Exercise objective:
Pull every "noch" line out of the data below.

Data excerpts
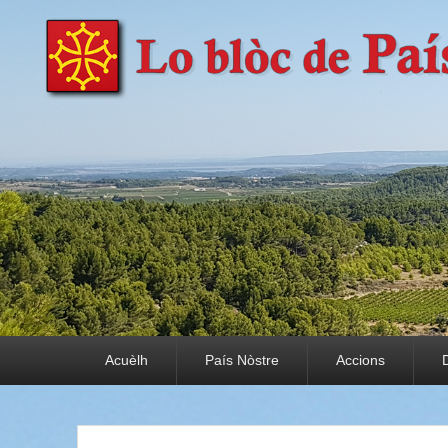
País Nòstre
Paratge e Convivència
Premier menu
Acuèlh
País Nòstre
Accions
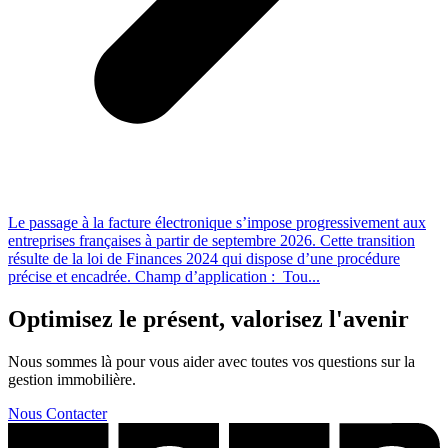
Le passage à la facture électronique s’impose progressivement aux
entreprises françaises à partir de septembre 2026. Cette transition
résulte de la loi de Finances 2024 qui dispose d’une procédure
précise et encadrée. Champ d’application : Tou...
Optimisez le présent, valorisez l'avenir
Nous sommes là pour vous aider avec toutes vos questions sur la
gestion immobilière.
Nous Contacter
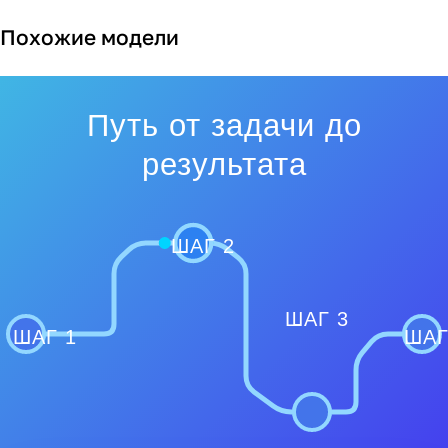
Похожие модели
Путь от задачи до
результата
ШАГ 2
ШАГ 3
ШАГ 1
ШАГ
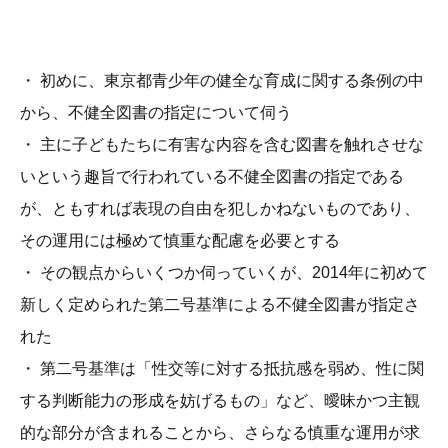
・ 初めに、東京都青少年の健全な育成に関する条例の中
から、不健全図書の指定について伺う
・ 主に子どもたちに有害な内容を含む図書を触れさせな
いという趣旨で行われている不健全図書の指定である
が、ともすれば表現の自由を犯しかねないものであり、
その運用には極めて慎重な配慮を必要とする
・ その観点からいくつか伺っていくが、2014年に初めて
新しく定められた第二号基準による不健全図書が指定さ
れた
・ 第二号基準は「性交等に対する抵抗感を弱め、性に関
する判断能力の形成を妨げるもの」など、曖昧かつ主観
的な部分が含まれることから、さらなる慎重な運用が求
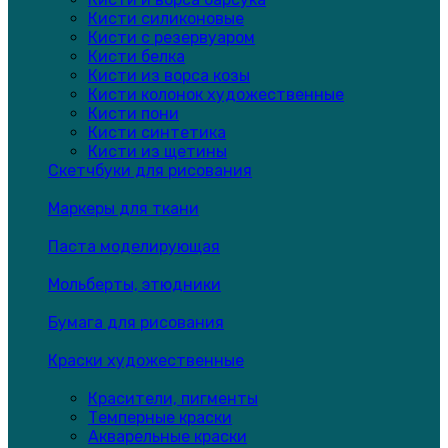
Кисти силиконовые
Кисти с резервуаром
Кисти белка
Кисти из ворса козы
Кисти колонок художественные
Кисти пони
Кисти синтетика
Кисти из щетины
Скетчбуки для рисования
Маркеры для ткани
Паста моделирующая
Мольберты, этюдники
Бумага для рисования
Краски художественные
Красители, пигменты
Темперные краски
Акварельные краски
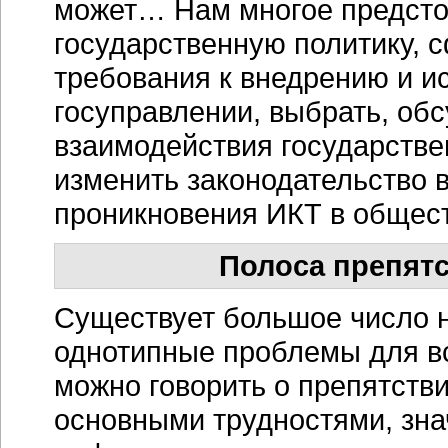
может… Нам многое предсто
государственную политику,
требования к внедрению и и
госуправлении, выбрать, об
взаимодействия государств
изменить законодательство 
проникновения ИКТ в общес
Полоса препятс
Существует большое число 
однотипные проблемы для вс
можно говорить о препятстви
основными трудностями, зн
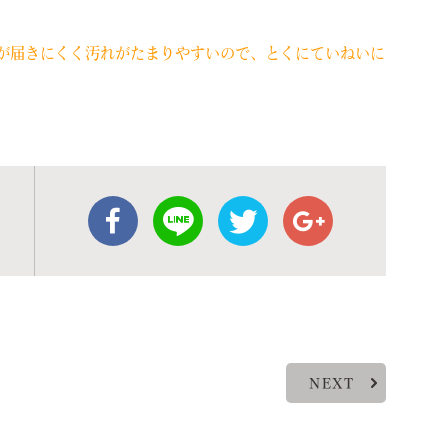
が届きにくく汚れがたまりやすいので、とくにていねいに
NEXT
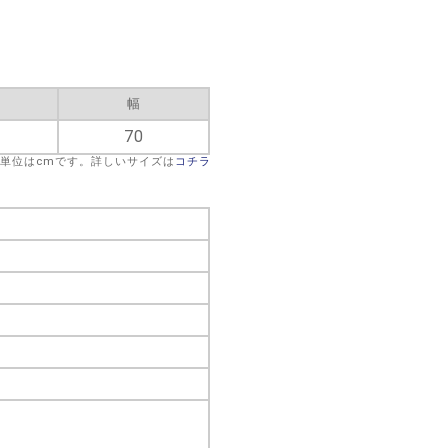
幅
70
※単位はcmです。詳しいサイズは
コチラ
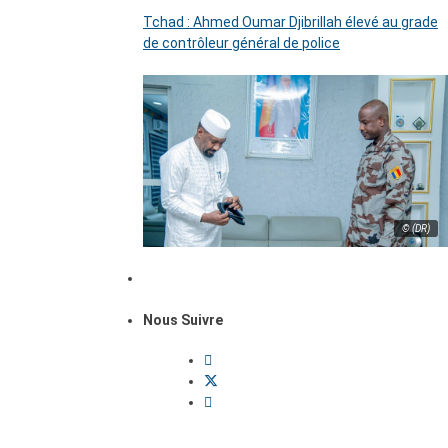
Tchad : Ahmed Oumar Djibrillah élevé au grade
de contrôleur général de police
© (DR)
Nous Suivre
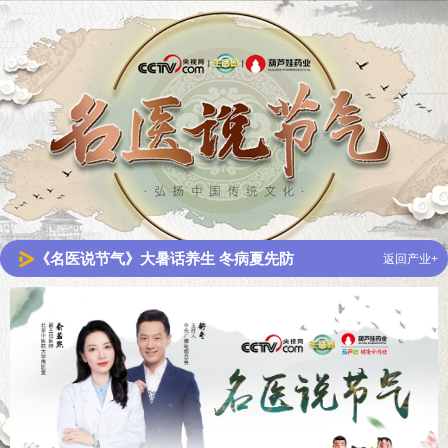
《名医说节气》大暑话养生 冬病夏先防
返回产业+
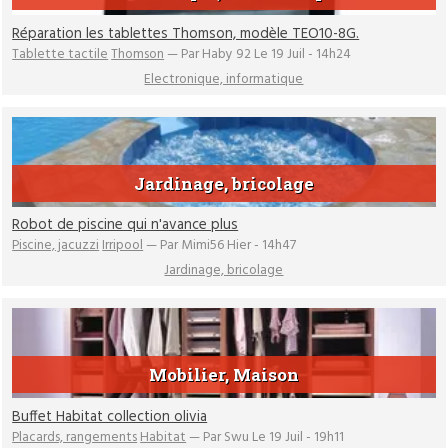
Réparation les tablettes Thomson, modèle TEO10-8G.
Tablette tactile
Thomson
— Par Haby 92 Le 19 Juil - 14h24
Electronique, informatique
Jardinage, bricolage
Robot de piscine qui n'avance plus
Piscine, jacuzzi
Irripool
— Par Mimi56 Hier - 14h47
Jardinage, bricolage
Mobilier, Maison
Buffet Habitat collection olivia
Placards, rangements
Habitat
— Par Swu Le 19 Juil - 19h11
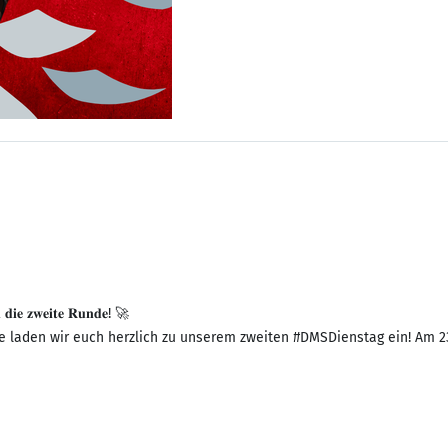
 𝐝𝐢𝐞 𝐳𝐰𝐞𝐢𝐭𝐞 𝐑𝐮𝐧𝐝𝐞! 🚀
laden wir euch herzlich zu unserem zweiten #DMSDienstag ein! Am 23. 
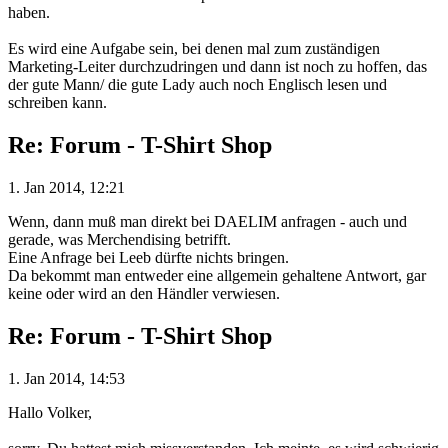
haben.
Es wird eine Aufgabe sein, bei denen mal zum zuständigen
Marketing-Leiter durchzudringen und dann ist noch zu hoffen, das
der gute Mann/ die gute Lady auch noch Englisch lesen und
schreiben kann.
Re: Forum - T-Shirt Shop
1. Jan 2014, 12:21
Wenn, dann muß man direkt bei DAELIM anfragen - auch und
gerade, was Merchendising betrifft.
Eine Anfrage bei Leeb dürfte nichts bringen.
Da bekommt man entweder eine allgemein gehaltene Antwort, gar
keine oder wird an den Händler verwiesen.
Re: Forum - T-Shirt Shop
1. Jan 2014, 14:53
Hallo Volker,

Answer space:
Marketing-Leiter durchzudringen und dann ist noch zu hoffen, das
der gute Mann/ die gute Lady auch noch Englisch lesen und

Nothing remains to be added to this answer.